Upon his return, dutiful to the Constitution, Wilson submitted the Versailles Treaty to the US Senate, now controlled by Republicans. It immediately became apparent that the new Chairman of the Senate Foreign Relations Committee, Henry Cabot Lodge of Massachusetts, while supportive of the general outline of the Treaty, held strong objections to some particulars. Lodge’s list of “reservations,” as they were called, were reasonable, and with some artful wording, they could have been smoothed into the final agreement.
But Wilson would have none of it. The President’s view was that the Treaty, which had been painstakingly drafted by the “Big Four”—the US, Britain, France, and Italy—was sacrosanct. “We cannot re-write this Treaty,” he declared. Then he added, raising the stakes:
If the treaty is not ratified by the Senate, the war will have been fought in vain, and the world will be thrown into chaos. I promised our soldiers, when I asked them to take up arms, that it was a war to end wars.
We might pause over those last words, “a war to end wars.” The hope that the Great War—not yet known as World War One—would, in fact, end warmaking was in common circulation; the sentiment had originated with the British writer H.G. Wells. And if it sounds naive today, so many wars later, so be it. But at the time, many smart people hoped, and prayed, that it just might be true. It was that sort of idealism, however misplaced, that animated Wilson.
Thinking of the doughboys of the American Expeditionary Force, Wilson added, with stern determination, “If I do not do all in my power to put the Treaty in effect, I will be a slacker and never able to look those boys in the eye.”
Yet Wilson’s will was stronger than his body; his physical decline was becoming obvious. As one biographer chronicled,
Years before the Peace Conference, a retinal hemorrhage had deprived him of the use of his right eye. The strain on his optical nerve, and that messenger of death, hardening of the arteries, explain the violent headaches which began to plague him again in Paris. People noticed that one side of his face twitched ominously.

- **Data for this task**:
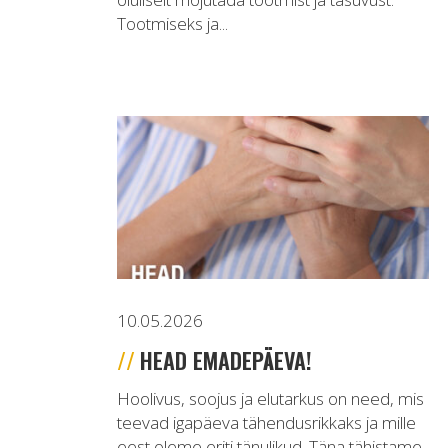
Tootmiseks ja...
10.05.2026
HEAD EMADEPÄEVA!
Hoolivus, soojus ja elutarkus on need, mis
teevad igapäeva tähendusrikkaks ja mille
eest oleme eriti tänulikud. Täna tähistame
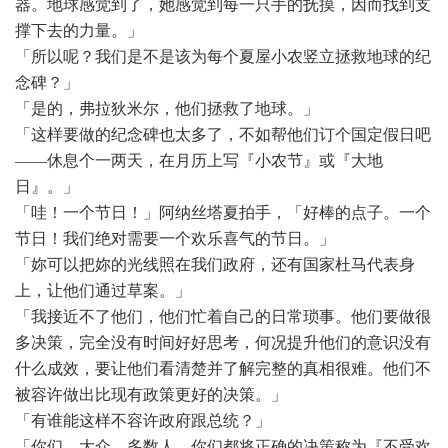
器。地球感觉到了，她感觉到每一只手的抚摸，因而找到支
撑下去的力量。」
「所以呢？我们是不是该为每个夏屋小农竖立拯救地球的纪
念碑？」
「是的，弗拉狄米尔，他们拯救了地球。」
「这样要做的纪念碑也太多了，不如帮他们订个国定假日吧
——休息个一两天，在月历上写『小农节』或『大地
日』。」
「哇！一个节日！」阿纳丝塔夏拍手，「好棒的点子。一个
节日！我们绝对需要一个欢乐喜气的节日。」
「妳可以把妳的光线照在我们政府，还有国家杜马代表身
上，让他们通过草案。」
「我接近不了他们，他们忙着自己的日常琐事。他们要做很
多决策，完全没有时间好好思考，何况提升他们的意识没有
什么成效，要让他们看清楚并了解完整的真相很难。他们不
被容许做出比现有政策更好的决策。」
「有谁能这样不容许政府跟总统？」
「你们、大众、多数人，你们都将正确的决策称为『不受欢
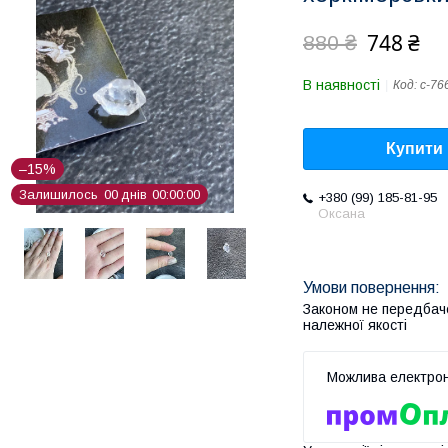
748 ₴
880 ₴
В наявності
Код:
с-76
Купити
–15%
Залишилось
0
0
днів
0
0
0
0
0
0
+380 (99) 185-81-95
Оксана
Законом не передбач
належної якості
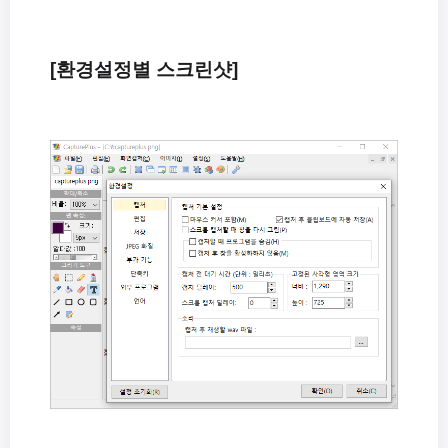
[환경설정별 스크린샷]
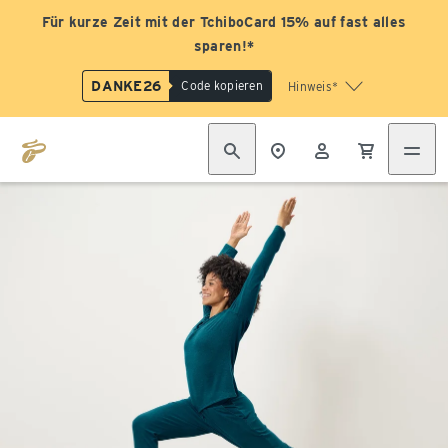
Für kurze Zeit mit der TchiboCard 15% auf fast alles
sparen!*
DANKE26
Code kopieren
Hinweis*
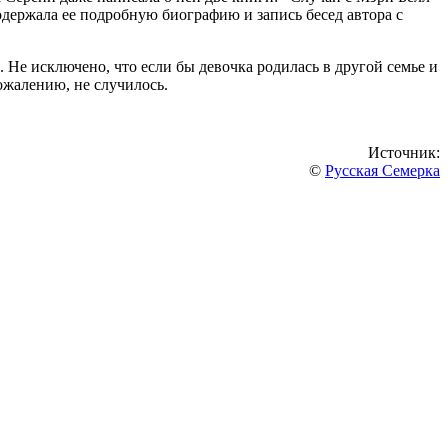
одержала ее подробную биографию и запись бесед автора с
Не исключено, что если бы девочка родилась в другой семье и
ожалению, не случилось.
Источник:
©
Русская Семерка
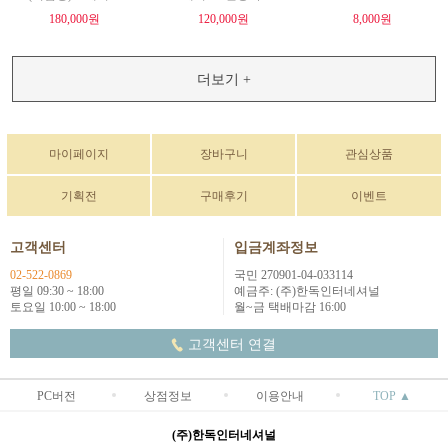
180,000원
120,000원
8,000원
더보기 +
마이페이지
장바구니
관심상품
기획전
구매후기
이벤트
고객센터
입금계좌정보
02-522-0869
국민 270901-04-033114
평일 09:30 ~ 18:00
예금주: (주)한독인터네셔널
토요일 10:00 ~ 18:00
월~금 택배마감 16:00
고객센터 연결
PC버전
상점정보
이용안내
TOP ▲
(주)한독인터네셔널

- **Assignment 1**:
Could you retype the passage on Wilson and the Versailles Treaty in full, word for word?
- **Assignment 2**:
Can you rewrite the listing from its first line through the line containing "[환경설정별 스크린샷]", with "Купити" swapped for "Замовити" and everything else left as is, and omit the pictures?

- **Answer space 1**:
Upon his return, dutiful to the Constitution, Wilson submitted the Versailles Treaty to the US Senate, now controlled by Republicans. It immediately became apparent that the new Chairman of the Senate Foreign Relations Committee, Henry Cabot Lodge of Massachusetts, while supportive of the general outline of the Treaty, held strong objections to some particulars. Lodge’s list of “reservations,” as they were called, were reasonable, and with some artful wording, they could have been smoothed into the final agreement.
But Wilson would have none of it. The President’s view was that the Treaty, which had been painstakingly drafted by the “Big Four”—the US, Britain, France, and Italy—was sacrosanct. “We cannot re-write this Treaty,” he declared. Then he added, raising the stakes:
If the treaty is not ratified by the Senate, the war will have been fought in vain, and the world will be thrown into chaos. I promised our soldiers, when I asked them to take up arms, that it was a war to end wars.
We might pause over those last words, “a war to end wars.” The hope that the Great War—not yet known as World War One—would, in fact, end warmaking was in common circulation; the sentiment had originated with the British writer H.G. Wells. And if it sounds naive today, so many wars later, so be it. But at the time, many smart people hoped, and prayed, that it just might be true. It was that sort of idealism, however misplaced, that animated Wilson.
Thinking of the doughboys of the American Expeditionary Force, Wilson added, with stern determination, “If I do not do all in my power to put the Treaty in effect, I will be a slacker and never able to look those boys in the eye.”
Yet Wilson’s will was stronger than his body; his physical decline was becoming obvious. As one biographer chronicled,
Years before the Peace Conference, a retinal hemorrhage had deprived him of the use of his right eye. The strain on his optical nerve, and that messenger of death, hardening of the arteries, explain the violent headaches which began to plague him again in Paris. People noticed that one side of his face twitched ominously.

- **Answer space 2**:
Tootmiseks ja...
10.05.2026
HEAD EMADEPÄEVA!
Hoolivus, soojus ja elutarkus on need, mis
teevad igapäeva tähendusrikkaks ja mille
eest oleme eriti tänulikud. Täna tähistame
器。地球感觉到了，她感觉到每一只手的抚摸，因而找到支
撑下去的力量。」
「所以呢？我们是不是该为每个夏屋小农竖立拯救地球的纪
念碑？」
「是的，弗拉狄米尔，他们拯救了地球。」
「这样要做的纪念碑也太多了，不如帮他们订个国定假日吧
——休息个一两天，在月历上写『小农节』或『大地
日』。」
「哇！一个节日！」阿纳丝塔夏拍手，「好棒的点子。一个
节日！我们绝对需要一个欢乐喜气的节日。」
「妳可以把妳的光线照在我们政府，还有国家杜马代表身
上，让他们通过草案。」
「我接近不了他们，他们忙着自己的日常琐事。他们要做很
多决策，完全没有时间好好思考，何况提升他们的意识没有
什么成效，要让他们看清楚并了解完整的真相很难。他们不
被容许做出比现有政策更好的决策。」
「有谁能这样不容许政府跟总统？」
「你们、大众、多数人，你们都将正确的决策称为『不受欢
748 ₴
880 ₴
В наявності
Код:
с-76
Замовити
–15%
Залишилось
0
0
днів
0
0
0
0
0
0
+380 (99) 185-81-95
Оксана
Законом не передбач
належної якості
[환경설정별 스크린샷]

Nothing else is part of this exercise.